21/07/10

Imaterial mas bem palpável

Ricardo, falas na «crescente incorporação de elementos imateriais nas mercadorias», sendo que tal conceito parece agrupar elementos díspares como o design ou a publicidade. É com algum alarme que notas: «deixa de existir uma relação clara entre o preço de uma mercadoria e o trabalho nela incorporado». Ora parece-me que a coisa funciona ao contrário: é precisamente pela incorporação de trabalho centrado na informação que o preço de algumas mercadorias contemporâneos sofrem aumentos, por vezes consideráveis. A diferença entre o teu ténis puramente indiano e uma sapatilha europeia, oriunda de um produtor bem estabelecido nas mentes dos consumidores, é precisamente a saturação de informação que os produtos de marca transportam consigo. O que só tranquiliza os donos do sistema: esse valor acrescentado está sempre nas mãos da estrutura central que “assina” tais produtos, nunca ao alcance de quem se limita a produzir, em Bangalore ou no Vale do Ave, de acordo com especificações externas.
Um tal património – que nem sempre é imaterial – não sai de linhas de montagem fabris, mas sim do labor de trabalhadores altamente especializados e qualificados: de designers a gestores e redes sociais, de publicitários a gurus de relações públicas.
Como bem ressalvas, «o trabalho imaterial ainda é tendencialmente trabalho assalariado» – a relação entre o preço da mercadoria e o trabalho nela incorporado deixa de ser «clara», mas apenas porque os processos se complexificaram, não porque a cadeia de produção tenha ganhado uma opacidade inelutável.

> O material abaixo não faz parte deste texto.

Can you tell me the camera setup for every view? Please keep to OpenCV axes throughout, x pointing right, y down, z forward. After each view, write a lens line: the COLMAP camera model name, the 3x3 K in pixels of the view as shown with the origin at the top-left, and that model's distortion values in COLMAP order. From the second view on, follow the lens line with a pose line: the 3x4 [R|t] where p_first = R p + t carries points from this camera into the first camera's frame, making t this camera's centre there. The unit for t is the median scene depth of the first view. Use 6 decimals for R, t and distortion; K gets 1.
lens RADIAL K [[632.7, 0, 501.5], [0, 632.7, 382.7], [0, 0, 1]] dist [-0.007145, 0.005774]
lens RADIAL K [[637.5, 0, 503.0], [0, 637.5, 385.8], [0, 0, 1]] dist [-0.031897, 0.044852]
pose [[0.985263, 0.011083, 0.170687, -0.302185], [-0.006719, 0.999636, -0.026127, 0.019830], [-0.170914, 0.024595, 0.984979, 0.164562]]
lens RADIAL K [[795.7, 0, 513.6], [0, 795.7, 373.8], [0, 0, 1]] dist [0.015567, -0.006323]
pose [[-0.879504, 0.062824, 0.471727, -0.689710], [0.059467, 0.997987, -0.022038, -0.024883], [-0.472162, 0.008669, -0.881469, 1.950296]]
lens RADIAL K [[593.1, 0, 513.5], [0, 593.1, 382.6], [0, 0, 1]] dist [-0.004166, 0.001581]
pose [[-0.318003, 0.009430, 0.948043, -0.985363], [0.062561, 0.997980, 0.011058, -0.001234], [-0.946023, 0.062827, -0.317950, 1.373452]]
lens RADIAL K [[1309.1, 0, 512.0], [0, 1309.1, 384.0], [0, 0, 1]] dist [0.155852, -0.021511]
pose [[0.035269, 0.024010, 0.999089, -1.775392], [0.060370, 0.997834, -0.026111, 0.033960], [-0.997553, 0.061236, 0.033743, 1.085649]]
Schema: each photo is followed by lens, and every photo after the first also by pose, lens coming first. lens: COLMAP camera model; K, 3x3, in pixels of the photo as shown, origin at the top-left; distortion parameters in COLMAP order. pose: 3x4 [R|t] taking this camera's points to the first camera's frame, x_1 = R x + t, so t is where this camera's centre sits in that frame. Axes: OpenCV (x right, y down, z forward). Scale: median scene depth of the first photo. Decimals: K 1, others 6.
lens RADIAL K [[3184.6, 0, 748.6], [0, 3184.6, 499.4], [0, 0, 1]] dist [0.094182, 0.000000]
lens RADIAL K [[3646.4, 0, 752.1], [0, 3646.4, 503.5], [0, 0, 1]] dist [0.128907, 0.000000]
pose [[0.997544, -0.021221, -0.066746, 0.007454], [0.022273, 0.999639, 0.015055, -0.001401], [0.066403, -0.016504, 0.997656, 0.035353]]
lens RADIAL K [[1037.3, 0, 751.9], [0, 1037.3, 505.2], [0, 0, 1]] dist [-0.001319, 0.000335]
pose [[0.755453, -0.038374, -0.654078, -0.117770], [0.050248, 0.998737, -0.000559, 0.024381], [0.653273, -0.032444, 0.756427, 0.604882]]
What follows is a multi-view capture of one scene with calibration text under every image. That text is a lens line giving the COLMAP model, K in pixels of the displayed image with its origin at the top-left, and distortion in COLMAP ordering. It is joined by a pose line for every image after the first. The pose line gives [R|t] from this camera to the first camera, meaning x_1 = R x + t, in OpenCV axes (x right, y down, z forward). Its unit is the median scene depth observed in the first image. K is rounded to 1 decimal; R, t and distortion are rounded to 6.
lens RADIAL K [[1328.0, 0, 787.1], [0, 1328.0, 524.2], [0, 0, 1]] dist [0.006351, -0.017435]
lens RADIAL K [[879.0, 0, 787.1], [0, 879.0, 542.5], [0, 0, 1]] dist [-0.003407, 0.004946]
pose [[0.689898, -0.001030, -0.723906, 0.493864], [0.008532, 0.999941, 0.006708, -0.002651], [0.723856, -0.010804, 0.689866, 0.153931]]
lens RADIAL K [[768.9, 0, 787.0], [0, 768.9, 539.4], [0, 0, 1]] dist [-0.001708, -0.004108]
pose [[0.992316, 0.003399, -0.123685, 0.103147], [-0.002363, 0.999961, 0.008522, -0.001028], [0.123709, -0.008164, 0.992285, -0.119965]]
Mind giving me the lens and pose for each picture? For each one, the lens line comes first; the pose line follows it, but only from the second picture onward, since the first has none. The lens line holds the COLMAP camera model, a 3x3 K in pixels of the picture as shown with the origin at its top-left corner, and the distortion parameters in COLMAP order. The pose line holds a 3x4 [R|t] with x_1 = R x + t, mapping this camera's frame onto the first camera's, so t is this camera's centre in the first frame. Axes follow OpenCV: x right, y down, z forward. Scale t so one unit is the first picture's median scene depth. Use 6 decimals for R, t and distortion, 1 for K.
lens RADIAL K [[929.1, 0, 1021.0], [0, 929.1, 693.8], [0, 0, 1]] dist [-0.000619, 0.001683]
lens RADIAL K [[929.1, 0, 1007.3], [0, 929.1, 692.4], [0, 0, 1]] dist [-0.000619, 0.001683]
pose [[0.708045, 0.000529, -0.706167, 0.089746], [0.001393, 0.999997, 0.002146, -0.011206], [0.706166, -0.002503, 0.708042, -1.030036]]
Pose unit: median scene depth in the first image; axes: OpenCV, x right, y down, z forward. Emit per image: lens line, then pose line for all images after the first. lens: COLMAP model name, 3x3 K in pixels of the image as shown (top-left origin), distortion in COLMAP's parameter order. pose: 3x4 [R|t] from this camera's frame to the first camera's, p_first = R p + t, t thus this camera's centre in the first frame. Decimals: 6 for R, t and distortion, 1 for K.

Quem se dê ao trabalho de investigar as contas da Nike, por mero exemplo, poderá fazer essa contabilidade do custo do trabalho, imaterial e não só.
É de notar que, para a indústria publicitária, há décadas que a importância do produto se viu sobrepujada por essa entidade todo-poderosa que habita e domina as mentes dos consumidores: a marca. São as marcas que importa anunciar, por vezes em detrimento absoluto das virtudes dos produtos a elas associados, como é o caso paradigmático da publicidade à Coca Cola, ou a marcas mais actuais como a Diesel ou a PlayStation: mal se distingue o produto por entre a floresta de alusões a estilos de vida e a códigos culturais de subgrupos a que supostamente todos queremos pertencer. As modas tornam-se imperativas e é obrigatório adoptar estilos se se quer ser aceite e admirado pelos pares. Os media já não promovem produtos mas sim estilos de vida. O consumo já nem implica a satisfação de necessidades reais mas sim a deglutição e exibição de signos. Talvez seja o triunfo final do conceito de “valor simbólico” de Baudrillard; mas certo é que já havia Nestlé no tempo de Marx.

5 comentários:

Ricardo Noronha disse...

Eu não digo que essa relação não exista Luís, digo que ela deixou de ser clara. Como se mede o valor introduzido pelo design ou pela publicidade num determinado bem? Repara que no contexto da crítica da economia política, os preços e os salários são considerados fenómenos determinados pelo valor e não determinantes do mesmo. Por isso mesmo o ponto era que a valorização de um par de ténis por elementos imateriais - como a marca - é um dos sintomas mais evidentes da crise da lei do valor.
Onde Marx identificou a "subsunção real e não meramente formal do trabalho no capital", como uma tendência do desenvolvimento do modo de produção capitalista, haverá que identificar agora a subsunção real da vida - ou de cada vez mais domínios dela - no capital.
Tudo isto para dizer que me parece que este teu post não contraria o meu argumento, mas antes se detém sobre alguns aspectos visíveis do fenómeno a que eu me referia, confirmando-o.

Luis Rainha disse...
Este comentário foi removido pelo autor.
Luis Rainha disse...

A bem da verdade, o meu pequeno ponto é apenas que vejo nessas componentes imateriais apenas mais trabalho, de agentes bem identificados e por norma assalariados.
Não encontro aqui uma solução de continuidade clara.

Ricardo Noronha disse...

Sem dúvida. Mas a relação assalariada deixa de ser determinada pela lei do valor. E esse mais trabalho é um trabalho de natureza distinta daquele outro trabalho que nos habituámos a considerar trabalho. De resto, coisas como a isenção de horário e os fins de semana de empresa e outras tangas (o colaborador, etc.) já sugerem mudanças nessas normas assalariadas.

Luis Rainha disse...

Pois; acaba por ser nesse ponto da "natureza distinta" que divergimos um pouco. Nada que não se resolva com umas imperiais pelo meio.